Hank Aaron died today, at the age of 86.
He was a humble and unassuming, a consummate professional – who could hit the bejesus out of a baseball.
Aaron ranks first among all major league players in total bases (6,856, a whopping 722 bases ahead of Stan Musial), runs batted in (2,297), and extra-base hits (1,477), second in home runs (755), third in hits (3,771), and tied for fourth in runs scored (2,174). Somehow, he remains grossly underrated (as does Musial).
Aaron won two batting average titles, three Gold Gloves, and is the only player to appear in 25 All-Star Games. He won only one Most Valuable Player award (1957), but he received at least one MVP vote in 19 consecutive seasons (1955-1973) and finished in the Top 10 in voting 13 times. He endured countless racist death threats before (and for a time after) becoming the game's home run king on April 8, 1974, passing Babe Ruth.
Aaron was routinely brilliant, performing with seemingly effortless grace, but he had little flash, notwithstanding his nickname in the sports pages, Hammerin' Hank. . . .
Aaron did not enjoy the idolatry accorded the Yankees' Mickey Mantle or match the exuberance and electric presence of the Giants' Willie Mays . . . But when he was elected to the Baseball Hall of Fame in 1982, his first year of eligibility, Aaron received 97.8 percent of the vote from baseball writers, second at the time only to Ty Cobb, who was inducted in 1936. . . .
Aaron grew up in Alabama amid rigid segregation and its humiliations, and he faced abuse from the stands while playing in the South as a minor leaguer. Years later, he felt that Braves fans were largely indifferent or hostile to him as he chased Ruth's record. And the baseball commissioner at the time, Bowie Kuhn, was not present when he hit his historic 715th home run.
In [1994], Aaron told sports columnist William C. Rhoden:
April 8, 1974, really led up to turning me off on baseball. It really made me see for the first time a clear picture of what this country is about. My kids had to live like they were in prison because of kidnap threats, and I had to live like a pig in a slaughter camp. I had to duck. I had to go out the back door of the ball parks. I had to have a police escort with me all the time. I was getting threatening letters every single day. All of these things have put a bad taste in my mouth, and it won't go away. They carved a piece of my heart away. . . .
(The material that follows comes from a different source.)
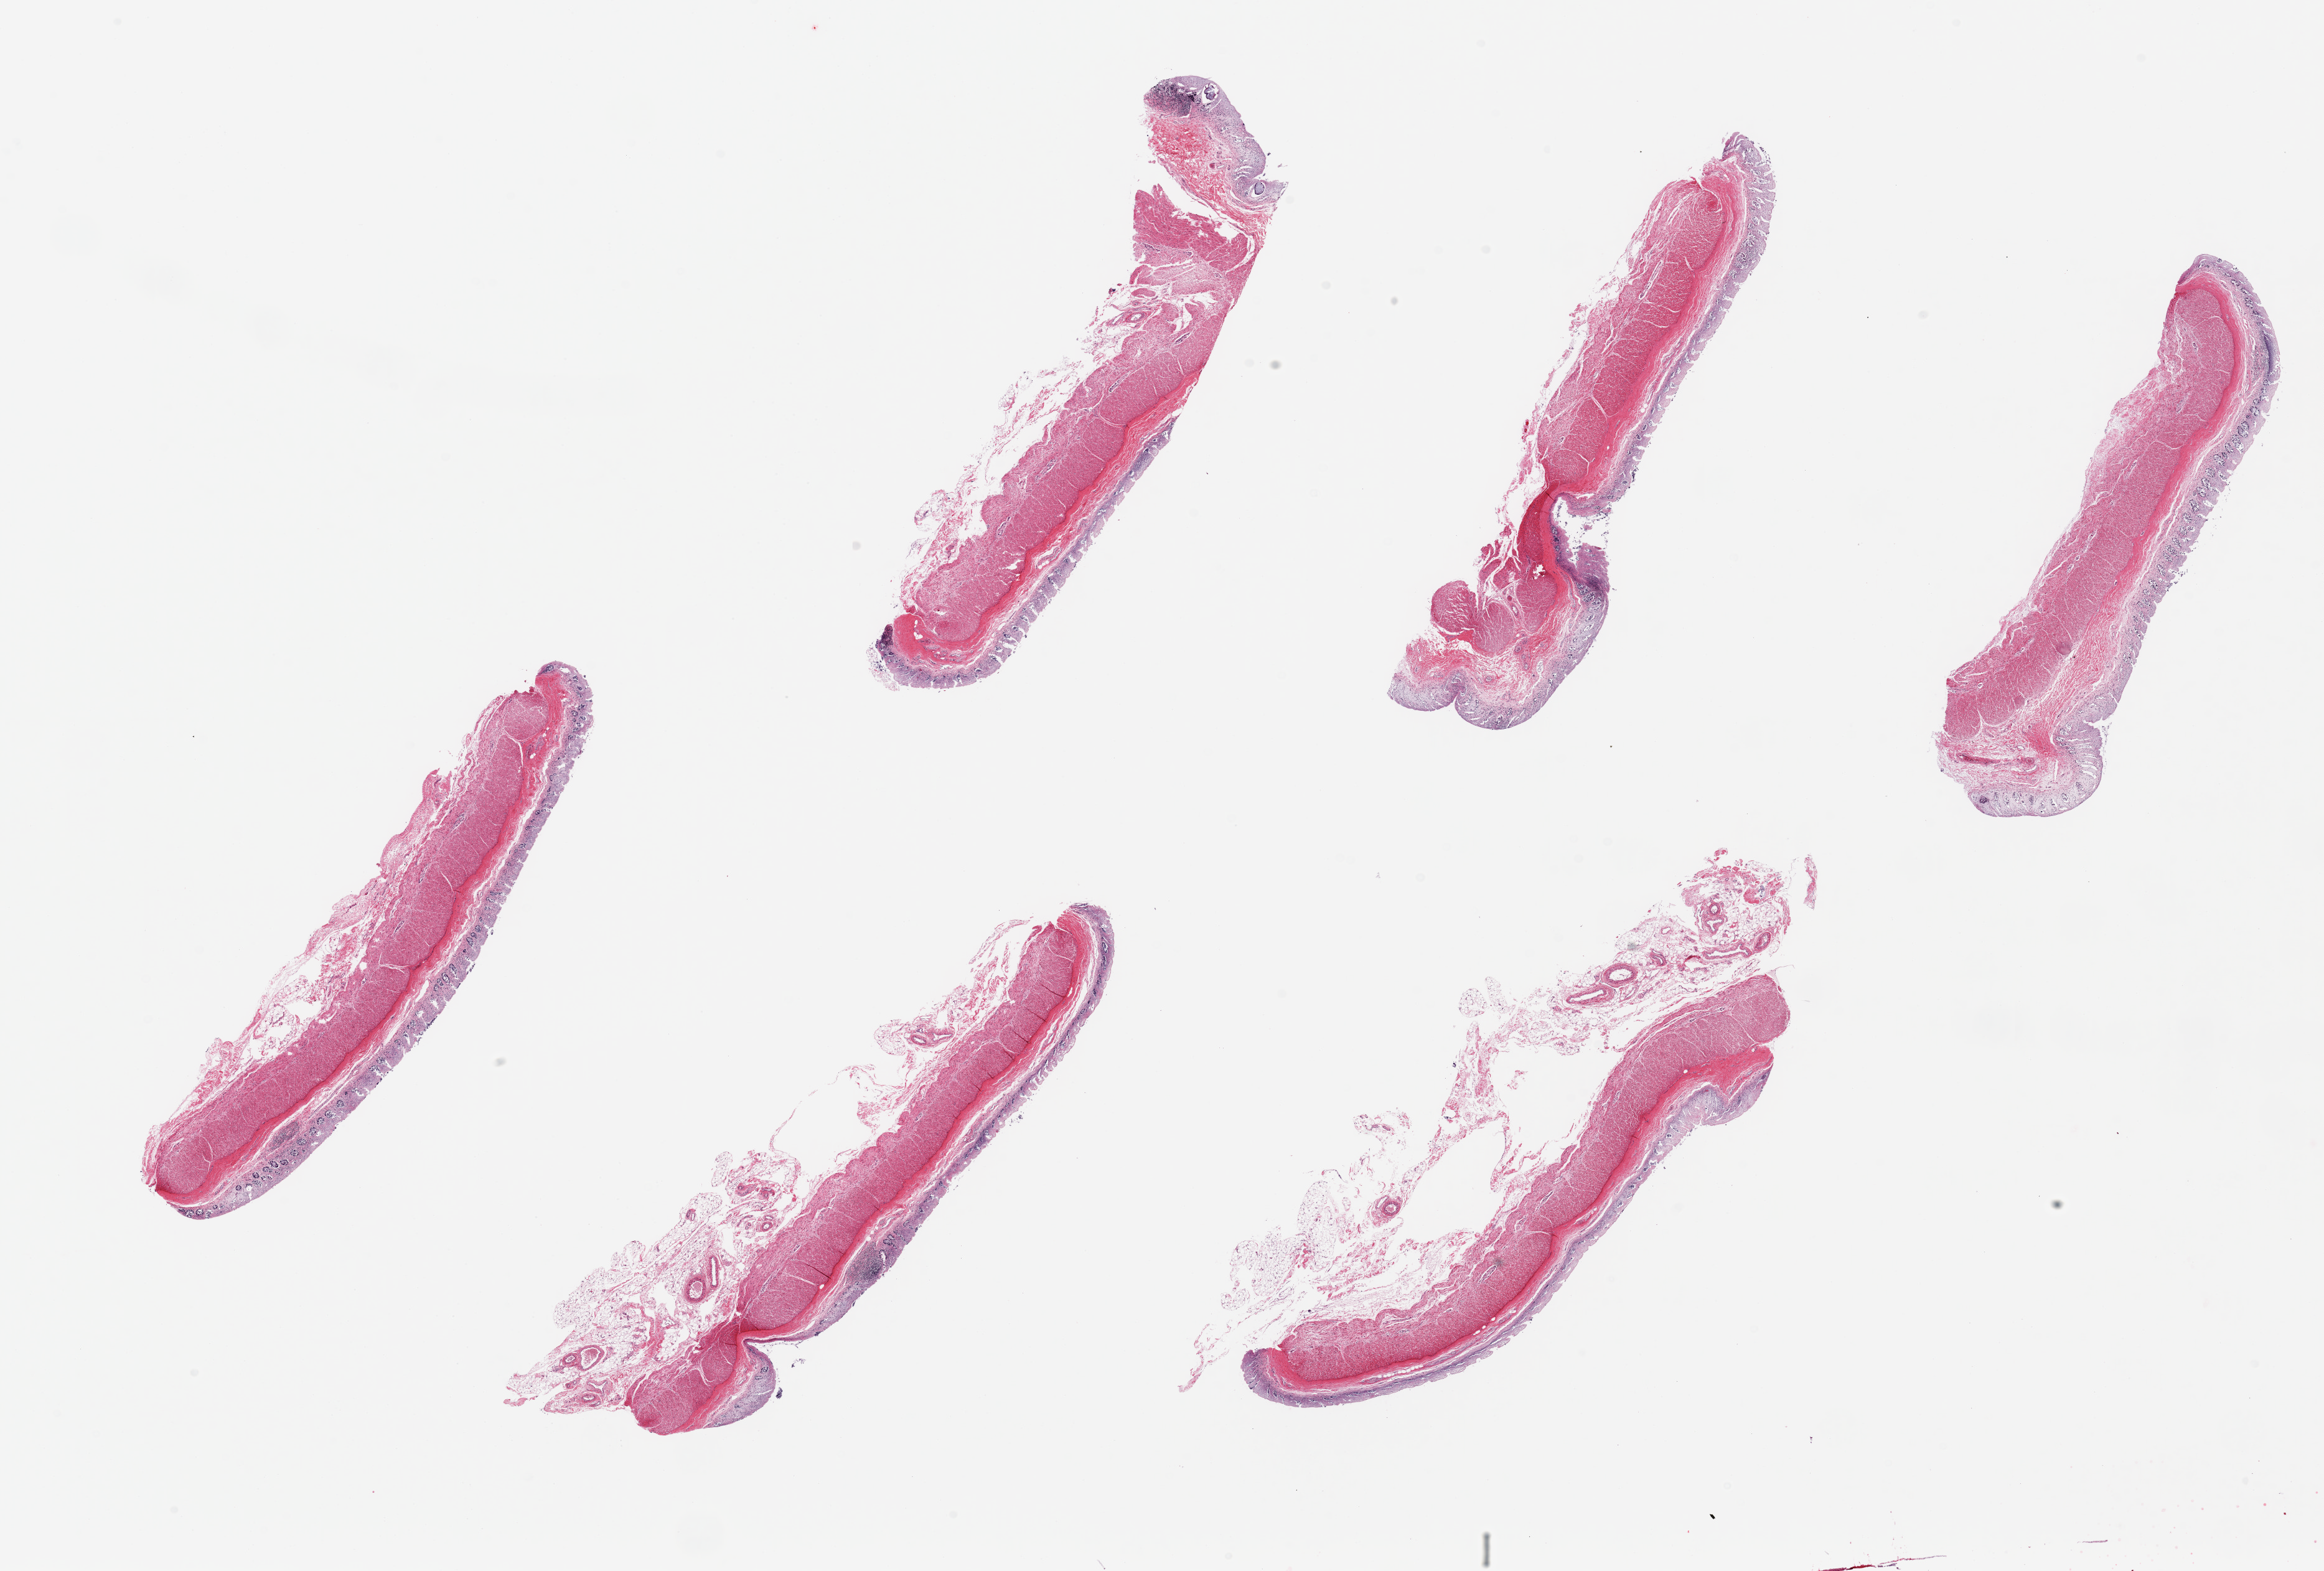
Haematoxylin and eosin whole-slide image, brightfield, shown as a low-resolution overview of the whole scanned area (about 29.5 x 20.0 mm); PAXgene-fixed, paraffin-embedded tissue; sampled site (target tissue): sigmoid colon; tissue donor sample. Donor: male.
Review note (as recorded): 6 pieces ~8x1.5mm. 80% muscularis propria. Badly autolyzed.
At six feet tall and 180 pounds, Aaron was hardly the picture of a slugger, but he had thick, powerful wrists, enabling him to whip the bat out of his right-handed stance with uncommon speed. . . .
As Aaron chased Ruth’s record in 1973, he finally emerged as a national figure. He appeared on the covers of Time and Newsweek and . . . Charles Schulz, whose "Peanuts" comic strip had become a staple of national popular culture, turned his attention to Aaron in August 1973 with drawings that ridiculed the bigots besieging him*. . . .
[W]hen Aaron hit homer No. 715, Kuhn was not present. The commissioner was in Cleveland, speaking to an Indians booster organization. . . . Aaron viewed it as a snub, and he did not forget it. . . .
Although Aaron wasn't vocal on the larger civil rights scene, he became interested in the writings of James Baldwin, decrying patience in the face of racism. Aaron contributed a chapter to "Baseball Has Done It," Jackie Robinson's 1964 collection of first-person accounts from baseball figures telling of their battles against racism.
"I've read some newspapermen saying I was just a dumb kid from the South with no education and all I knew was to go out there and hit," Aaron wrote. "Baseball has done a lot for me, given me an education in meeting other kinds of people," he continued. But he added pointedly, "It has taught me that regardless of who you are and how much money you make, you are still a Negro."
*: The first Aaron-related strip appeared on August 8, 1973. The storyline ran for two weeks.